Posts Tagged ‘Nokia’

Commodity or Commodity Trap?

Monday, February 28th, 2011

Dave Brakoniecki’s post on Nokia, Apple, and the Commodity Trap takes issue with Henry Chesbrough’s argument that Nokia had fallen into a commodity trap – essentially that it was not thinking about its business as a service business.

But Dave argues that actually, the problem is that Nokia’s market has been commoditized at the low end by contract manufacturers around the world, and at the high end, by Apple and Android, which commoditized the app business:

While it was asleep, contract manufacturers made the fabrication of complex and high-quality products a commodity business.  As Chesbrough correctly notes this trend has eroded Nokia’s competitive advantage and their position in the market.  [...]

Ironically, at the other end of the market, Apple and Android have also commoditized the market, just a different market.

Yes, they are selling premium hardware but the handset market has always been heavily subsidized by telecom providers in exchange for long-term contracts.  [...]  First, Apple and then Android essentially commoditized application development in a way Nokia never managed.  Apple and Android have made the mobile data services market explode.

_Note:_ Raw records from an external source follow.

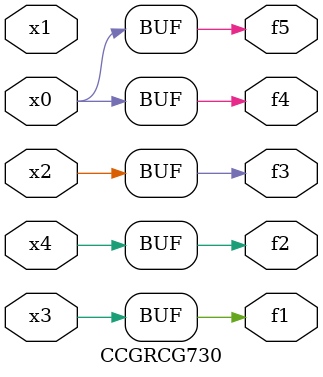
<source format=v>
module CCGRCG730(
	input x0, x1, x2, x3, x4,
	output f1, f2, f3, f4, f5
);
	assign f1 = x3;
	assign f2 = x4;
	assign f3 = x2;
	assign f4 = x0;
	assign f5 = x0;
endmodule

</source>
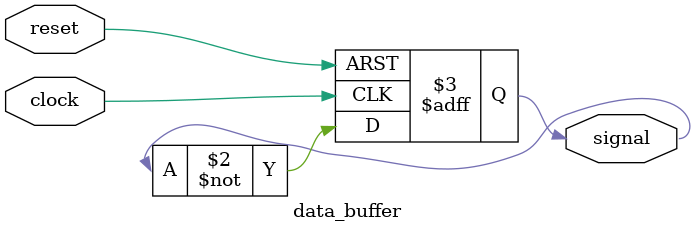
<source format=v>
module data_buffer ( clock, reset, signal);

input	clock;
input	reset;
output	signal;

reg signal;

always@(posedge clock or posedge reset)
	begin
	if(reset)
		begin
			signal <= 1'b1;
		end
	else
		begin
			signal <= ~signal;
		end
	end


endmodule

</source>
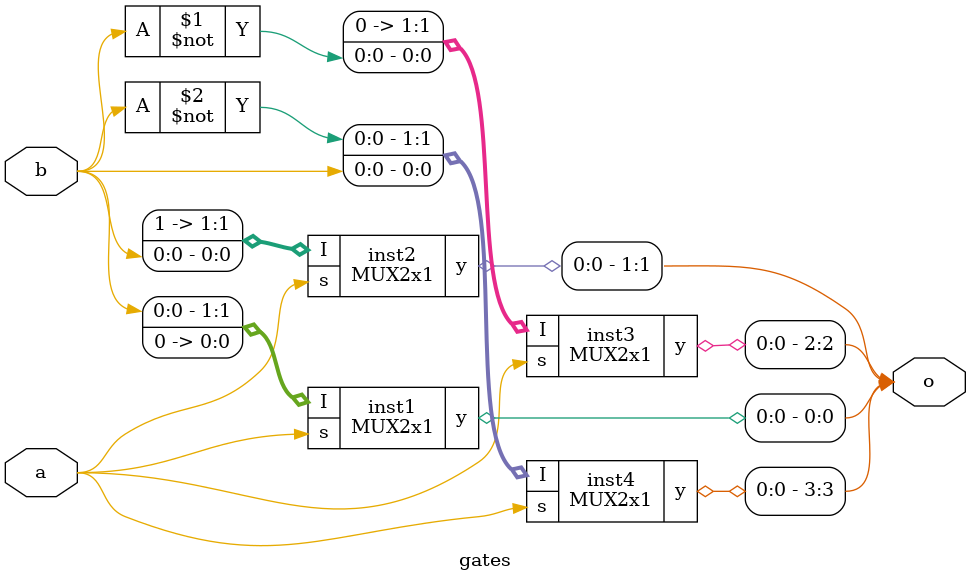
<source format=v>
`timescale 1ns / 1ps
module MUX2x1(I, s, y);
    input [1:0]I ;//2 inputs 
    input s;     //1 select line
    output y;    //1 output
        assign y = (s)? I[1]:I[0];
endmodule

//realising Basic gates using 2X1 MUX.
module gates(a, b, o);
  input a, b;
  output [3:0] o;
  //o[0] -> and result
  //o[1] -> or result
  //o[2] -> nor result
  //o[3] -> xor result
  
  //And Gate
  MUX2x1 inst1 ({b, 1'b0}, a, o[0]);
  //Or Gate
  MUX2x1 inst2 ({1'b1, b}, a, o[1]);
  //Nor Gate
  MUX2x1 inst3 ({1'b0, ~b}, a, o[2]);
  //Xor Gate
  MUX2x1 inst4 ({~b, b}, a, o[3]);
endmodule

</source>
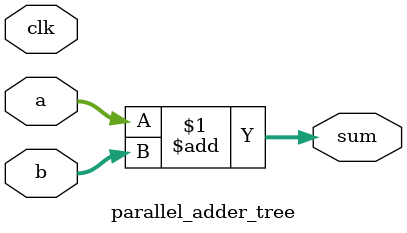
<source format=v>


module parallel_adder_tree (
    input [11:0] a,  // 9个8位数字输入
    input [11:0] b,
    input clk,
    output reg [17:0] sum // 结果
);

assign sum = a+b;

endmodule







</source>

By including a usable browser and making app installation plug-and-play, suddenly anyone could build a data service.  There really isn’t that much the iPhone does that you couldn’t achieve on the Nokia N95 but the amount of effort and development pain involved simply made it pointless.  The pain outweighed the utility until Apple made it easier.

Put another way – Apple has commoditized its complements – application development, for example – more effectively than Nokia has.  And if you can commoditize your complements, then commoditizing is a good thing.

Apple’s Strategy Pays Off

Friday, November 20th, 2009

Apple’s net profit from iPhone’s exceeded Nokia’s by approximately 50% ($1.6B in net for Apple, $1.1B in net for Nokia). Its the first time Apple’s net profit in phones exceeded Nokia’s, and it is a dramatic reversal. Just 7.4 million phones generated this profit for Apple. Nokia sold 108 million phones to generate its $1.1B.

The way things are headed, Nokia and others may have more volume, but Apple and RIM will have substantially all the profit.  This is similar to what’s happening in the PC world, where Apple has a stunning 90% share of computers that cost over $1000, according to NPD reports.  Meanwhile the profit is getting sucked out of the rest of the PC business by netbooks and lower cost laptops.

Meanwhile, the AppleInsider has a really interesting comparison of the business models of Apple’s iPhone and Google’s Android phone.  It points out that while Google’s model has some advantages, there are also some disadvantages – no control over the Android brand, for one, and lack of clear accountability to fix customer issues once they have an Android phone.  AppleInsider points out that one bad Android phone can tarnish the brand – which is true of the iPhone as well, but the difference is that Apple has control over what gets released with the iPhone brand, but Google can’t exercise the same kind of control over Android derivatives.  I can’t help but think that the fragmented market of Android phones will only be an advantage if collectively the phones can evolve faster and take advantage of new technology faster than Apple’s iPhones… but so far technology adoption hasn’t been the problem – user experience has been the problem.  And it seems like Apple still has the edge there.